A woman has been advertising the dogs online, chatting with interested buyers over email and text before convincing them to give her a deposit to reserve the dog in the buyer's name. Then, the victims are sent to an address to pick up the dog — only to find the dog doesn't exist, and their money's gone.
Scott and Shannon McGregor said the knocks on their door started on Tuesday. Their long driveway doesn't usually have many visitors, but someone had driven up the steep slope and parked.
"It was kind of strange," Scott said. "So, I came out to see what was going on and they said, 'we're here for the puppy.' I was like, 'well, I think you've got the wrong address.'"
Quickly the group figured out that they had been scammed. Scott said he thought that would be the last of it.
Then, later the same day, another knock. Scott said they started asking questions and getting more information about how these people were communicating with the seller and where the ads were placed.
On Thursday, another car pulled up, waiting for a puppy.
Shannon called the Calgary police non-emergency line and reported the scam.
"It's heartbreaking, you know?" Scott said. "Every person that you meet who comes to your door looking for a puppy … the look on their faces as it dawns on them what's happened. It just makes you feel awful."
On Saturday, a man from Edmonton came looking for the Shih Tzu. Instead, he was given a police case number and Shannon urged him to follow up.
"I think the main thing is I don't want people to be embarrassed," Shannon said. "They're not the ones that did anything wrong, but they do need to report this. Otherwise it's going to keep happening."
'I was very excited. I was getting a puppy.'
Lori Fehr told her family she was thinking about getting a puppy for her birthday and her family offered to chip in. Her search started at local shelters. But, in the end, Fehr wanted a small breed and was encouraged to take her search online to breeders.
She found an ad, and tried to call the seller. But the phone went straight to voicemail, so she texted instead. She and the seller went back and forth for several hours about the puppy.
"It wasn't until maybe the last 20 minutes of texting that I agreed to send her the deposit," Fehr said. "Normally, I wouldn't do that without actually seeing the puppy first. But she replied that was the only way that she could hold the puppy."
Although some of her family members were hesitant, Fehr put her trust in the woman. The deposit was sent — $180 for a $450 dog.
The seller asked Fehr to come pick up the pup at a Calgary address, McGregor's home.
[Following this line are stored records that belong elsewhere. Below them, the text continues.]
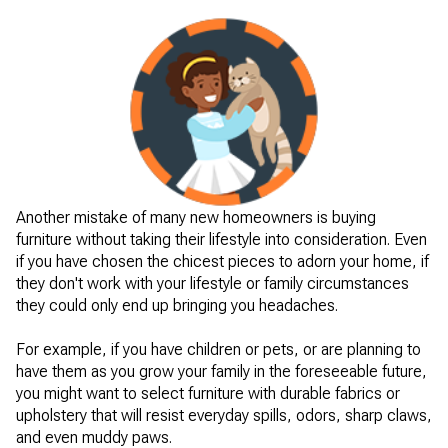
Another mistake of many new homeowners is buying
furniture without taking their lifestyle into consideration. Even
if you have chosen the chicest pieces to adorn your home, if
they don't work with your lifestyle or family circumstances
they could only end up bringing you headaches.
For example, if you have children or pets, or are planning to
have them as you grow your family in the foreseeable future,
you might want to select furniture with durable fabrics or
upholstery that will resist everyday spills, odors, sharp claws,
and even muddy paws.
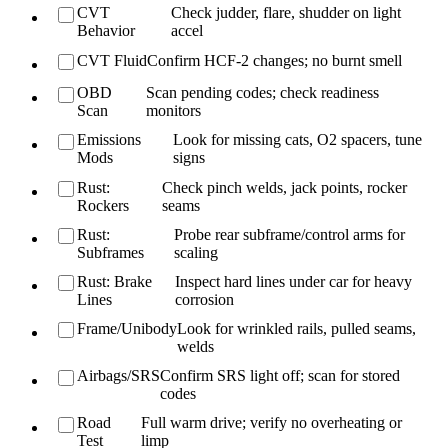
CVT
Check judder, flare, shudder on light
Behavior
accel
CVT Fluid
Confirm HCF-2 changes; no burnt smell
OBD
Scan pending codes; check readiness
Scan
monitors
Emissions
Look for missing cats, O2 spacers, tune
Mods
signs
Rust:
Check pinch welds, jack points, rocker
Rockers
seams
Rust:
Probe rear subframe/control arms for
Subframes
scaling
Rust: Brake
Inspect hard lines under car for heavy
Lines
corrosion
Frame/Unibody
Look for wrinkled rails, pulled seams,
welds
Airbags/SRS
Confirm SRS light off; scan for stored
codes
Road
Full warm drive; verify no overheating or
Test
limp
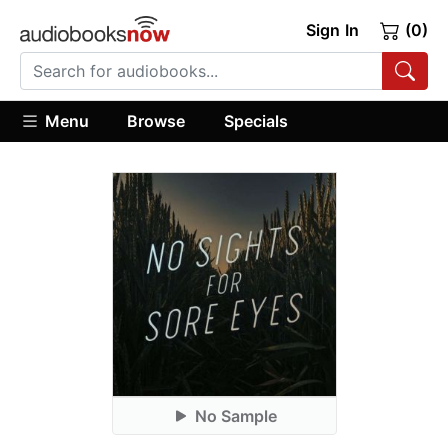
Sign In
(0)
Menu
Browse
Specials
No Sample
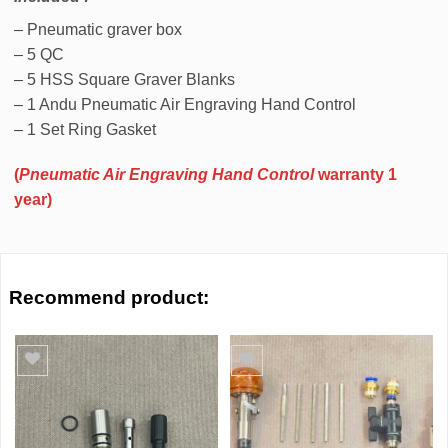
– Pneumatic graver box
– 5 QC
– 5 HSS Square Graver Blanks
– 1 Andu Pneumatic Air Engraving Hand Control
– 1 Set Ring Gasket
(
Pneumatic Air Engraving Hand Control
warranty 1
year)
Recommend product:
Add to wishlist
Add to wishlist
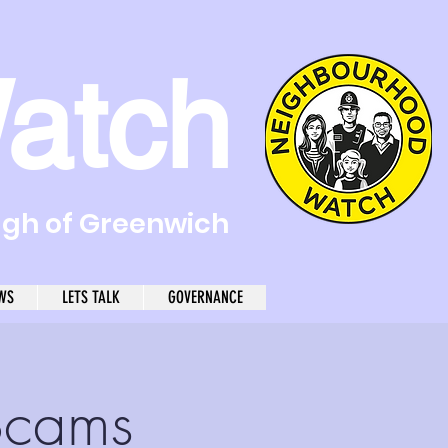
atch
ugh of Greenwich
WS
LETS TALK
GOVERNANCE
Scams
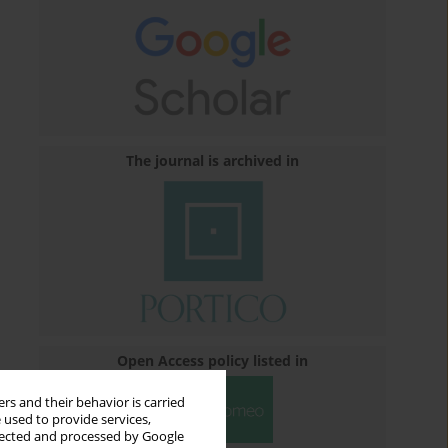
The journal is archived in
Open Access policy listed in
rs and their behavior is carried
 used to provide services,
llected and processed by Google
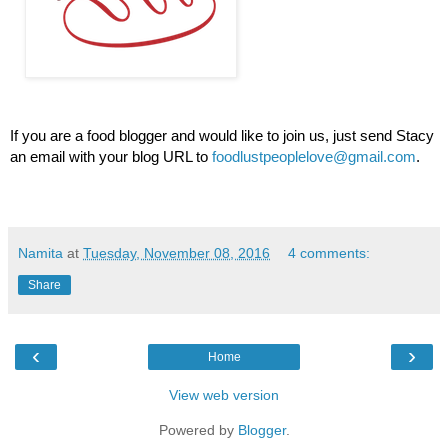
If you are a food blogger and would like to join us, just send Stacy 
an email with your blog URL to 
foodlustpeoplelove@gmail.com
.
Namita
at
Tuesday, November 08, 2016
4 comments:
Share
‹
›
Home
View web version
Powered by
Blogger
.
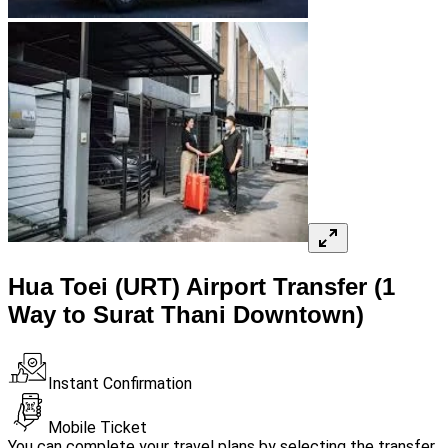
Hua Toei (URT) Airport Transfer (1
Way to Surat Thani Downtown)
Instant Confirmation
Mobile Ticket
You can complete your travel plans by selecting the transfer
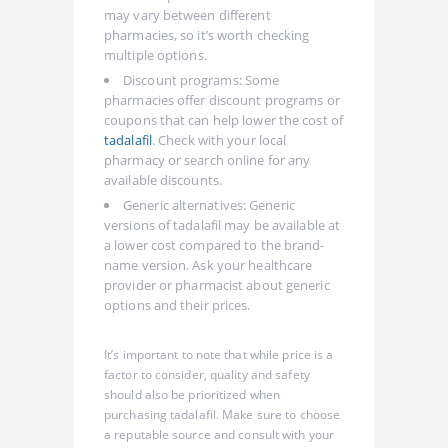
may vary between different
pharmacies, so it’s worth checking
multiple options.
Discount programs: Some
pharmacies offer discount programs or
coupons that can help lower the cost of
tadalafil
. Check with your local
pharmacy or search online for any
available discounts.
Generic alternatives: Generic
versions of tadalafil may be available at
a lower cost compared to the brand-
name version. Ask your healthcare
provider or pharmacist about generic
options and their prices.
It’s important to note that while price is a
factor to consider, quality and safety
should also be prioritized when
purchasing tadalafil. Make sure to choose
a reputable source and consult with your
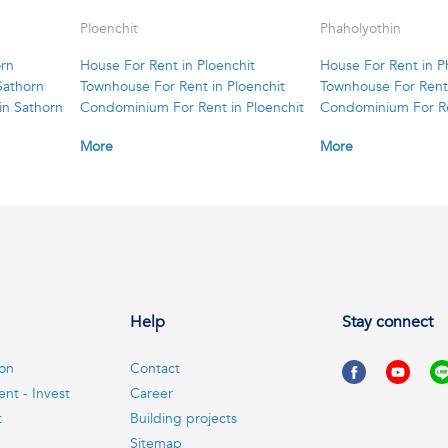
Ploenchit
Phaholyothin
orn
House For Rent in Ploenchit
House For Rent in P
Sathorn
Townhouse For Rent in Ploenchit
Townhouse For Rent 
in Sathorn
Condominium For Rent in Ploenchit
Condominium For Re
More
More
Help
Stay connect
ion
Contact
ent - Invest
Career
t
Building projects
Sitemap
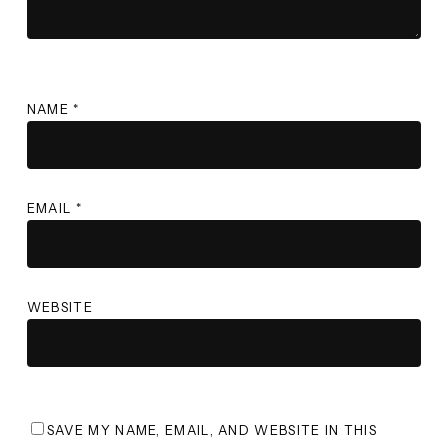
NAME
*
EMAIL
*
WEBSITE
SAVE MY NAME, EMAIL, AND WEBSITE IN THIS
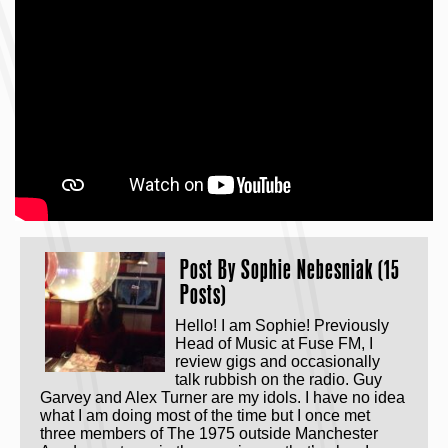
Post By
Sophie Nebesniak (15
Posts)
Hello! I am Sophie! Previously
Head of Music at Fuse FM, I
review gigs and occasionally
talk rubbish on the radio. Guy
Garvey and Alex Turner are my idols. I have no idea
what I am doing most of the time but I once met
three members of The 1975 outside Manchester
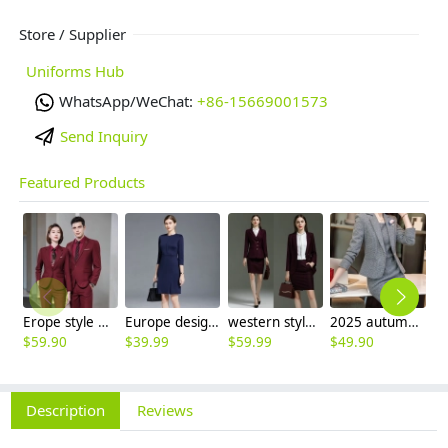
Store / Supplier
Uniforms Hub
WhatsApp/WeChat:
+86-15669001573
Send Inquiry
Featured Products
Erope style wine collar pant suits women men suits business work wear
Europe design oL women young lady grace dress good fabric hot sale
western style sales Representative workwear suits skirt blazer uniform women
2025 autumn thicken women work suits office business sale uniform
$
59.90
$
39.99
$
59.99
$
49.90
$
4
Description
Reviews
Then 20 minutes later the seller changed her mind, asking Fehr to meet her at the Airdrie Superstore parking lot instead. Fehr had a long drive from Sylvan Lake, and it would be closer.
"Needless to say, I couldn't sleep the night before. I was very excited. I was getting a puppy."
She'd planned to call the dog Panda, because of its black-and-white markings.
Her son was free, and decided to make the drive.
After hours in the parking lot, the seller texted Fehr's son to tell him she was driving and running late, but eventually it was time to give up.
"No puppy, it was a very quiet ride home," Fehr said. "All my son did say is: 'sorry, mom, sorry this had to happen.' But it's not his fault, it's hers."
Calgary police confirmed there's an ongoing fraud investigation linked to this scam.
Last year, police urged the public to be careful as puppy scams have been on the rise. In 2019, there were 10 cases recorded — in 2020 that number went up to more than 33 instances.